On Safety
From Robert Reich’s blog:
…the apparent end of the boom and bust cycles led us to assume the economy would no longer impose huge, unexpected, and arbitrary losses on large numbers of Americans. So we basically got rid of the safety nets. We abolished welfare, let unemployment insurance wither, and paid scant attention when corporations eliminated defined-benefit pensions and cut health insurance benefits. We even stopped worrying about the safety of small investors, allowing federal deposit insurance to shrink as a proportion of total savings…
(Emphasis mine.) You see, the funny thing about safety nets… they’re not really there for things you planned for. And while it’s true that in your day-to-day life you’d tend engage in riskier behavior with a net than without, applying that mental model of moral hazard doesn’t really translate to most of the decisions we make as economic actors.1 The biggest difference is transparency.

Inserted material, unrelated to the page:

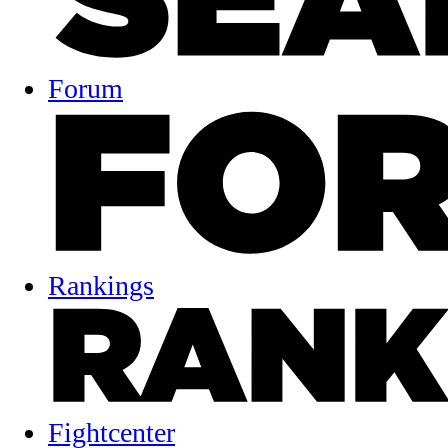
Forum
Rankings
Fightcenter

In daily life we develop a pretty good intuitive sense about the risks we face. We understand reasonably well that running across a busy highway is riskier than crossing at a crosswalk with the light. Or (taking the metaphor literally) we know that, should we choose to walk a tightrope without a net, there is a chance that a sudden gust of wind might unbalance us enough to fall. We make an assessment of the relative risk of that happening, factoring that into our decision to walk or not.
This works pretty well for a lot of the moment-to-moment, direct interactions we have with the world. But it takes surprisingly little indirection for us to get the risk analysis completely wrong (such as the risks of flying vs. driving). And when we’re talking about something as complex as modern markets, we don’t even know most of the risks that exist, much less accurately understand the probabilities and potential impacts. To make matters worse, for most of us the large economic decisions we have to make are fairly tightly constrained. We take the job we can get. We forego health insurance because we can’t afford it. We simply don’t have a choice about walking the tightrope.
It shouldn’t be a shock that the gutting of all the safety systems we’ve put in place over the last century has been at the insistence and urging of those who least need them. It’s easy for someone who hasn’t had to borrow money for over 20 years to say people should “take responsibility”. But the problem2 with that attitude is that markets, like many things in life, simply aren’t very predictable. And that means that things you have no control over can utterly wipe you out. Unexpectedly and arbitrarily.
The real evil lurking behind the curtain, though, is that the wealthy few responsible for, among other things, the subprime mess, do understand the risks, and gamble anyway, expecting to be bailed out because of their importance to the economy. And their risky behavior is one of the biggest risks to our individual economic stability — and one we have no way to gauge.
Robert Reich again:
The very rich, fattest investors, and the biggest corporations don’t need safety nets. Now that the booms and busts are back, the rest of us do.